AVAILABLE DATA:
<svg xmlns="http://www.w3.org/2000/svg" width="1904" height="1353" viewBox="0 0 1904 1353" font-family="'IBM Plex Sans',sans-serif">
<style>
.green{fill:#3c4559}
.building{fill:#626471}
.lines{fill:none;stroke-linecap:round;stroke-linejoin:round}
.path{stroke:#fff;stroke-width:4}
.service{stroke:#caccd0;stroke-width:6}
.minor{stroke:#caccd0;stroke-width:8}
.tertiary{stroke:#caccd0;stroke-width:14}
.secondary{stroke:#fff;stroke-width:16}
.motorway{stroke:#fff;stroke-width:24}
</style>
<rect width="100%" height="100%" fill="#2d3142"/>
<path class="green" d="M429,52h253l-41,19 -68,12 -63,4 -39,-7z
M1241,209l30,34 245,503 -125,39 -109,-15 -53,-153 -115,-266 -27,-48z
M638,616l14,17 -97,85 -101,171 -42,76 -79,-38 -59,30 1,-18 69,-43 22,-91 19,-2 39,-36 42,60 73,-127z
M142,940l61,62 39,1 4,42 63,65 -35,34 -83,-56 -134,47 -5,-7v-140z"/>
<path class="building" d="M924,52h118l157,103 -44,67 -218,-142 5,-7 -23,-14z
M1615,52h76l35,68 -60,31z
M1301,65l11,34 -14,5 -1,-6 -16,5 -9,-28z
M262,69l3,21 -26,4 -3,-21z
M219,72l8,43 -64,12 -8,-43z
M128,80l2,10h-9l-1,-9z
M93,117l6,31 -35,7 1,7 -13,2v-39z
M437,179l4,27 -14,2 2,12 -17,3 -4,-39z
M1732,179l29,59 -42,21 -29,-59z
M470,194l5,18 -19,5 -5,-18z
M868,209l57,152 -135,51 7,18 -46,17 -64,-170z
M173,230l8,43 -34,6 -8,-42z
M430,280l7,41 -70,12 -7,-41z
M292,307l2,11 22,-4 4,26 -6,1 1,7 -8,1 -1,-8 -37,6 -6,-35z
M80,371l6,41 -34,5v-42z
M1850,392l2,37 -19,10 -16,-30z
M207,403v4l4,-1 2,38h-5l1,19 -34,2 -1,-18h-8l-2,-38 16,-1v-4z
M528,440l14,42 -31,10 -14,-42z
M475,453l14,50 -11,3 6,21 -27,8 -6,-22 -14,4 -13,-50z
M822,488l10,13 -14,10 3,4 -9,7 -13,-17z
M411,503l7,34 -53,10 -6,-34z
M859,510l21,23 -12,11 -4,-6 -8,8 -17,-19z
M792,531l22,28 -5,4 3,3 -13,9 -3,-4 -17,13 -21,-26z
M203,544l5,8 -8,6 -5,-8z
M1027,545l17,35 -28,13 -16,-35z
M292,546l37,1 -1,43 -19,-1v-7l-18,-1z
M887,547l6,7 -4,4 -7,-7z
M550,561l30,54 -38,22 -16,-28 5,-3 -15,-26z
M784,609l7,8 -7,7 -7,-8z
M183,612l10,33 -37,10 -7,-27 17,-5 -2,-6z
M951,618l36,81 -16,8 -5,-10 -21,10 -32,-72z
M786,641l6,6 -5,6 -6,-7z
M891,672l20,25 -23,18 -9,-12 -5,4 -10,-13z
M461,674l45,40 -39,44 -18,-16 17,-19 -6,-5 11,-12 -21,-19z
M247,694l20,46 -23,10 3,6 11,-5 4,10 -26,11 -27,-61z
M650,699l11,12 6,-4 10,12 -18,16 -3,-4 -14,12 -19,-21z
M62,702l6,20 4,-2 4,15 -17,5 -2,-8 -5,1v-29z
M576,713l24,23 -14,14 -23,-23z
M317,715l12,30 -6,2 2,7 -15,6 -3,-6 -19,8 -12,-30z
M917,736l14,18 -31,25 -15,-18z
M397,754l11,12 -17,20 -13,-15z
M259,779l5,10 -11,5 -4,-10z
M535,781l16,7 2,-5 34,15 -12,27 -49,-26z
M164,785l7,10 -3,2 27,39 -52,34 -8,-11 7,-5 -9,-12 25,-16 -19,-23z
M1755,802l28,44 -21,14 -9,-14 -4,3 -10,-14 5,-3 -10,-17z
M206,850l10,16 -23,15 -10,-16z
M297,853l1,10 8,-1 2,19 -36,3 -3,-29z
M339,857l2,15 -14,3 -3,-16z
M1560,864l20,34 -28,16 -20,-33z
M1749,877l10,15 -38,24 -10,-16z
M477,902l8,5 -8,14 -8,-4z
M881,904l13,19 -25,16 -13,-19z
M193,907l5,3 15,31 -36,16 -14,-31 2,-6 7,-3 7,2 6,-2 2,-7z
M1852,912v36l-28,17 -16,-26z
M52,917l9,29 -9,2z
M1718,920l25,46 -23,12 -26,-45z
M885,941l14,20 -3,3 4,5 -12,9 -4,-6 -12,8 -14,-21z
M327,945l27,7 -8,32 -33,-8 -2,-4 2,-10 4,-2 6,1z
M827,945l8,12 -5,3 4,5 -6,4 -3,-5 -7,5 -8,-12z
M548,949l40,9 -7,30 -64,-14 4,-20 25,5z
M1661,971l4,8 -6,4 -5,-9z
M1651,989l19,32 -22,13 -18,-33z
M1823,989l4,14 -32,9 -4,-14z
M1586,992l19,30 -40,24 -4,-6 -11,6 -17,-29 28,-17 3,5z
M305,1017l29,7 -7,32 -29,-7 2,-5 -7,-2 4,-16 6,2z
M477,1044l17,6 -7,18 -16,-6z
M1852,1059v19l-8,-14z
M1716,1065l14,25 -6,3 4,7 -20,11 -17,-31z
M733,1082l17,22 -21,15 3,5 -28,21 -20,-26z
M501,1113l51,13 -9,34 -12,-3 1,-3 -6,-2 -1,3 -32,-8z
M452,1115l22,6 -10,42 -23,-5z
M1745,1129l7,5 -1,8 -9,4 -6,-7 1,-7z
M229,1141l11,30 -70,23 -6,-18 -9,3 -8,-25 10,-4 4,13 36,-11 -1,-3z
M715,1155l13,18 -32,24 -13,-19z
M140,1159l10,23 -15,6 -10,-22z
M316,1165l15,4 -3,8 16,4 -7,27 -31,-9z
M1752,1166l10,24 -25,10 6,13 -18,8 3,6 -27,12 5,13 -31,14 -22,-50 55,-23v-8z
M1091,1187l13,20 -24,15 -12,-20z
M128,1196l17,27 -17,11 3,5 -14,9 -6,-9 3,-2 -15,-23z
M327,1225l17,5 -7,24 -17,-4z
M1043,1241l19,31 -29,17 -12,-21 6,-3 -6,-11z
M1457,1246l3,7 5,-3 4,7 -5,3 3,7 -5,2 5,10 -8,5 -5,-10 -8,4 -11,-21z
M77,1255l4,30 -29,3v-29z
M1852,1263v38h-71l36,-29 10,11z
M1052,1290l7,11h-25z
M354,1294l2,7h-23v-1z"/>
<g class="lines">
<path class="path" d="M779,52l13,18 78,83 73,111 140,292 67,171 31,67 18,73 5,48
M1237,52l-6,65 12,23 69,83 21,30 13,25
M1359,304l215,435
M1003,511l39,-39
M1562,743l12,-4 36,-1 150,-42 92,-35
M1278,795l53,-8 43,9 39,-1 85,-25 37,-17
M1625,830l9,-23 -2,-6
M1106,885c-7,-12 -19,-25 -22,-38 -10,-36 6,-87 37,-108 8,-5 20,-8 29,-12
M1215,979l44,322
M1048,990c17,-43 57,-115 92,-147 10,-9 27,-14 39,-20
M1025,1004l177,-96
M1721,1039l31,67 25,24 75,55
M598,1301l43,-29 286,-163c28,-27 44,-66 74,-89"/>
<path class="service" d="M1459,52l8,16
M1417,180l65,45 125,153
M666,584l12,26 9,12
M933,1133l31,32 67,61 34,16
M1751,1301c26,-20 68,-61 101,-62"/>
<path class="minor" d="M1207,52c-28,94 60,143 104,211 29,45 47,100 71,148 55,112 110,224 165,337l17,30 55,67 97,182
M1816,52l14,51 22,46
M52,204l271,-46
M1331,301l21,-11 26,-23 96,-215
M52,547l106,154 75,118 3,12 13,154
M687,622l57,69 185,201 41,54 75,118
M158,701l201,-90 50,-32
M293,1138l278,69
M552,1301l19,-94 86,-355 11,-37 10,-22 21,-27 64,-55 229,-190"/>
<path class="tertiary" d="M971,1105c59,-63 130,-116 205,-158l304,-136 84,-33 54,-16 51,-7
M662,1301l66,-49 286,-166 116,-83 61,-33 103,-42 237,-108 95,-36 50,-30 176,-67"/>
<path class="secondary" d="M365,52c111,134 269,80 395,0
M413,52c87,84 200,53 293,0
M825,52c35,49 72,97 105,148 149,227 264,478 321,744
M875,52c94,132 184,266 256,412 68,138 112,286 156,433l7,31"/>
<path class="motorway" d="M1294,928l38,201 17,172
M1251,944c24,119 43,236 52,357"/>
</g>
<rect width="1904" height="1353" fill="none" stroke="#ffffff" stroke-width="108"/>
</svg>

WHAT TO PRODUCE:
Report each line above that includes the string "lines".

EXERCISE ANSWER:
.lines{fill:none;stroke-linecap:round;stroke-linejoin:round}
<g class="lines">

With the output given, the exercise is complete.